The sovereign wealth fund bet that the investment grade bonds would rebound from lows hit in March. Since then, the S&P 500 Investment Grade Corporate Bond Index has gained about 20% since hitting a low of 417.88 in mid-March, making QIA money.
This comes as a departure from its previous portfolio purchases, as QIA put significant sums of money into ‘distressed credits,’ including funds that help struggling companies.
The strategy paid off for the fund as S&P U.S. High Yield Corporate Distressed Bond Index went up by more than 80% since hitting a record low of 119.44 in late March.
“QIA saw the opportunity to help struggling companies become more sustainable, while generating strong risk-adjusted returns for our stakeholders,” a QIA spokesperson said in an email to Reuters.
The new strategy is part of a new outlook since Mansoor al-Mahmoud, a former head of risk management at the fund, became chief executive in 2018.
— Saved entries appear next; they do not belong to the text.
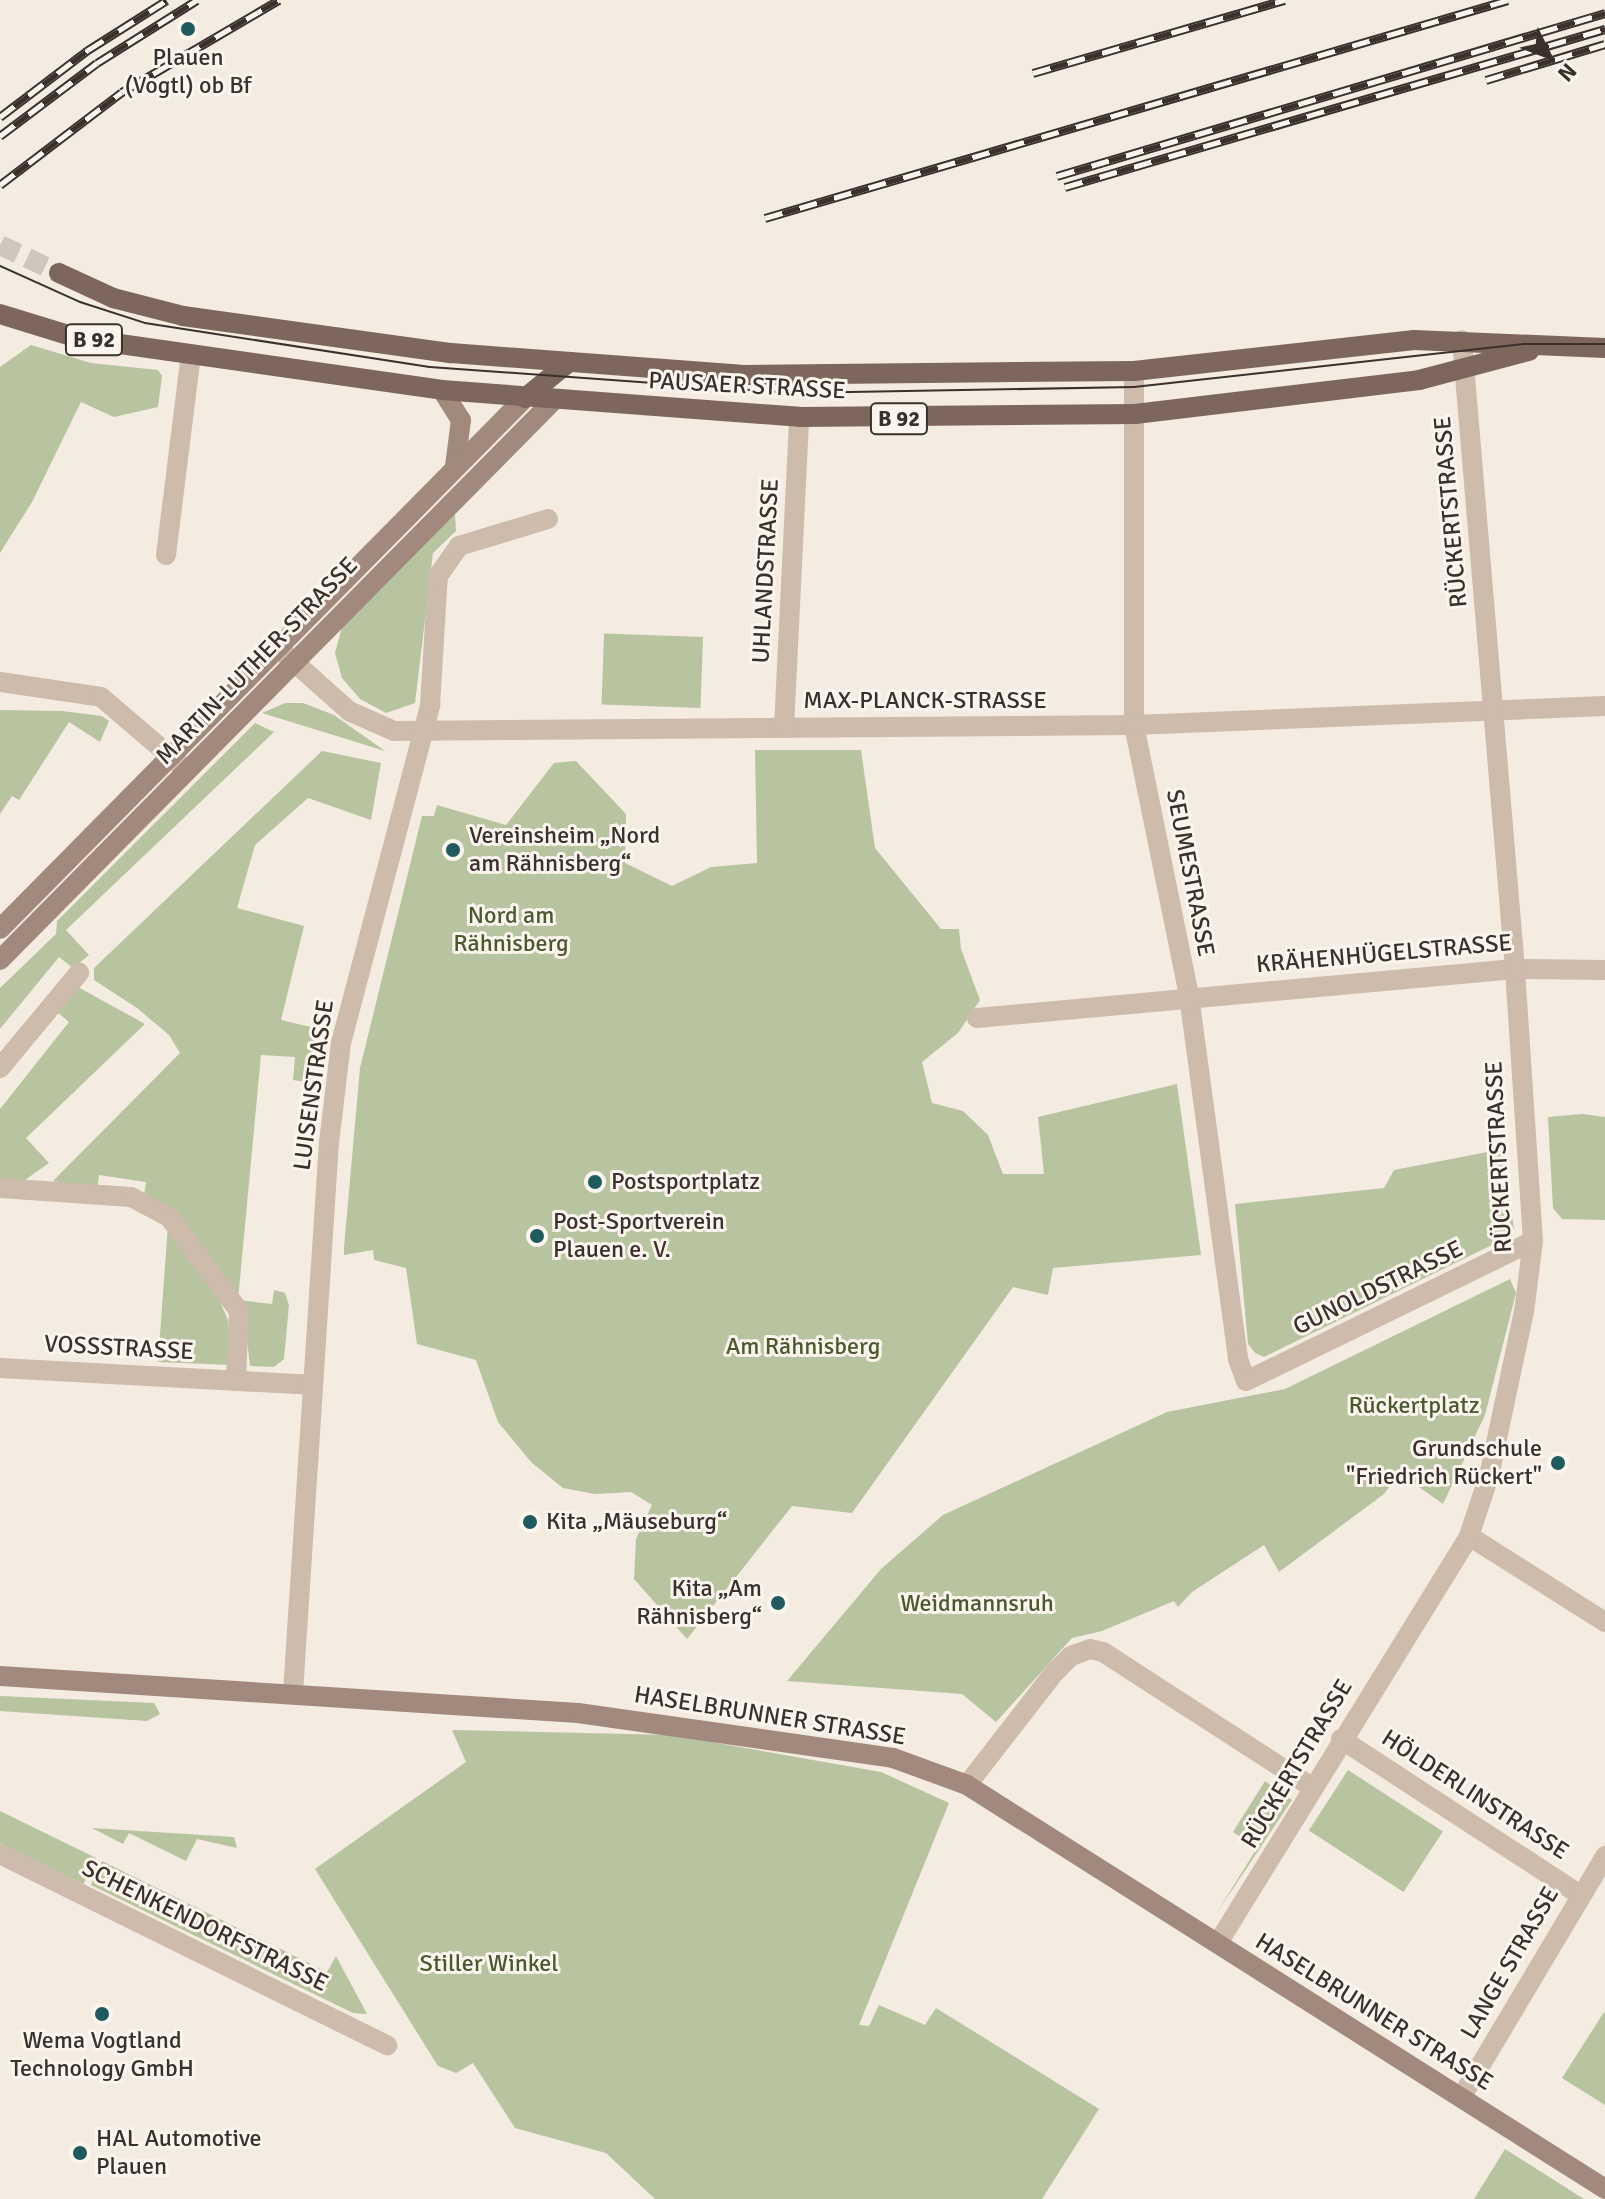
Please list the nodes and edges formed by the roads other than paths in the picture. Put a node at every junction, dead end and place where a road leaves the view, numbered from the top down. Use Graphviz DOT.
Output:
graph roads {
  1 [pos="59,273"];
  2 [pos="0,314"];
  3 [pos="1462,340"];
  4 [pos="1541,348"];
  5 [pos="1605,348"];
  6 [pos="191,355"];
  7 [pos="569,362"];
  8 [pos="1465,368"];
  9 [pos="1134,371"];
  10 [pos="442,390"];
  11 [pos="525,398"];
  12 [pos="554,400"];
  13 [pos="1135,414"];
  14 [pos="799,417"];
  15 [pos="455,466"];
  16 [pos="548,519"];
  17 [pos="166,555"];
  18 [pos="275,645"];
  19 [pos="292,660"];
  20 [pos="0,682"];
  21 [pos="1605,706"];
  22 [pos="1494,712"];
  23 [pos="1134,725"];
  24 [pos="784,728"];
  25 [pos="421,730"];
  26 [pos="171,756"];
  27 [pos="187,771"];
  28 [pos="0,929"];
  29 [pos="0,960"];
  30 [pos="1515,969"];
  31 [pos="1605,970"];
  32 [pos="79,973"];
  33 [pos="1189,996"];
  34 [pos="977,1018"];
  35 [pos="0,1068"];
  36 [pos="0,1188"];
  37 [pos="1533,1241"];
  38 [pos="0,1368"];
  39 [pos="236,1381"];
  40 [pos="1246,1381"];
  41 [pos="311,1385"];
  42 [pos="1469,1536"];
  43 [pos="1605,1622"];
  44 [pos="0,1676"];
  45 [pos="293,1693"];
  46 [pos="1341,1739"];
  47 [pos="967,1785"];
  48 [pos="1312,1787"];
  49 [pos="0,1854"];
  50 [pos="1605,1856"];
  51 [pos="1580,1895"];
  52 [pos="1218,1943"];
  53 [pos="387,2045"];
  54 [pos="1461,2098"];
  55 [pos="1605,2189"];
  1 -- 7 [label="main road, PAUSAER STRASSE / B 92"];
  2 -- 6 [label="main road, PAUSAER STRASSE / B 92"];
  3 -- 4 [label="main road, PAUSAER STRASSE / B 92"];
  3 -- 8 [label="street, RÜCKERTSTRASSE"];
  3 -- 9 [label="main road, PAUSAER STRASSE / B 92"];
  4 -- 5 [label="main road, PAUSAER STRASSE / B 92"];
  4 -- 8 [label="main road, PAUSAER STRASSE / B 92"];
  6 -- 10 [label="main road, PAUSAER STRASSE / B 92"];
  6 -- 17 [label="street"];
  7 -- 9 [label="main road, PAUSAER STRASSE / B 92"];
  7 -- 11 [label="main road"];
  7 -- 12 [label="main road"];
  8 -- 13 [label="main road, PAUSAER STRASSE / B 92"];
  8 -- 22 [label="street, RÜCKERTSTRASSE"];
  9 -- 13 [label="street, SEUMESTRASSE"];
  10 -- 11 [label="main road, PAUSAER STRASSE / B 92"];
  10 -- 15 [label="street"];
  11 -- 12 [label="main road, PAUSAER STRASSE / B 92"];
  11 -- 15 [label="street, MARTIN-LUTHER-STRASSE"];
  12 -- 14 [label="main road, PAUSAER STRASSE / B 92"];
  12 -- 19 [label="street, MARTIN-LUTHER-STRASSE"];
  13 -- 14 [label="main road, PAUSAER STRASSE / B 92"];
  13 -- 23 [label="street, SEUMESTRASSE"];
  14 -- 24 [label="street, UHLANDSTRASSE"];
  15 -- 18 [label="street, MARTIN-LUTHER-STRASSE"];
  16 -- 25 [label="street, LUISENSTRASSE"];
  18 -- 19 [label="street, MAX-PLANCK-STRASSE"];
  18 -- 26 [label="street, MARTIN-LUTHER-STRASSE"];
  19 -- 25 [label="street, MAX-PLANCK-STRASSE"];
  19 -- 27 [label="street, MARTIN-LUTHER-STRASSE"];
  20 -- 26 [label="street"];
  21 -- 22 [label="street, MAX-PLANCK-STRASSE"];
  22 -- 23 [label="street, MAX-PLANCK-STRASSE"];
  22 -- 30 [label="street, RÜCKERTSTRASSE"];
  23 -- 24 [label="street, MAX-PLANCK-STRASSE"];
  23 -- 33 [label="street, SEUMESTRASSE"];
  24 -- 25 [label="street, MAX-PLANCK-STRASSE"];
  25 -- 41 [label="street, LUISENSTRASSE"];
  26 -- 27 [label="street"];
  26 -- 28 [label="street, MARTIN-LUTHER-STRASSE"];
  27 -- 29 [label="street, MARTIN-LUTHER-STRASSE"];
  30 -- 31 [label="street, KRÄHENHÜGELSTRASSE"];
  30 -- 33 [label="street, KRÄHENHÜGELSTRASSE"];
  30 -- 37 [label="street, RÜCKERTSTRASSE"];
  32 -- 35 [label="street"];
  33 -- 34 [label="street, KRÄHENHÜGELSTRASSE"];
  33 -- 40 [label="street, SEUMESTRASSE"];
  36 -- 39 [label="street"];
  37 -- 40 [label="street, GUNOLDSTRASSE"];
  37 -- 42 [label="street, RÜCKERTSTRASSE"];
  38 -- 39 [label="street, VOSSSTRASSE"];
  39 -- 41 [label="street, VOSSSTRASSE"];
  41 -- 45 [label="street, LUISENSTRASSE"];
  42 -- 43 [label="street"];
  42 -- 46 [label="street, RÜCKERTSTRASSE"];
  44 -- 45 [label="street, HASELBRUNNER STRASSE"];
  45 -- 47 [label="street, HASELBRUNNER STRASSE"];
  46 -- 48 [label="street, RÜCKERTSTRASSE"];
  46 -- 51 [label="street, HÖLDERLINSTRASSE"];
  47 -- 48 [label="street"];
  47 -- 52 [label="street, HASELBRUNNER STRASSE"];
  48 -- 52 [label="street, RÜCKERTSTRASSE"];
  49 -- 53 [label="street, SCHENKENDORFSTRASSE"];
  50 -- 51 [label="street, LANGE STRASSE"];
  51 -- 54 [label="street, LANGE STRASSE"];
  52 -- 54 [label="street, HASELBRUNNER STRASSE"];
  54 -- 55 [label="street, HASELBRUNNER STRASSE"];
}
As part of its shift into credit, QIA also teamed up with Credit Suisse to provide financing to the upper middle market and larger companies in the United States and Europe.
“We deployed capital in investment grade, high yield, distressed and structured credit markets using a combination of our in house expertise and external fund managers, including the previously announced Credit Suisse lending platform,” the QIA spokesperson added.
QIA’s investment via the deal was estimated at $1 billion by Global SWF, a data provider that tracks sovereign wealth funds.
QIA does not publicly disclose its annual returns, however Global SWF estimates that across all sovereign wealth funds, returns dropped to 2.2% in 2020, from 18.3% growth in 2019.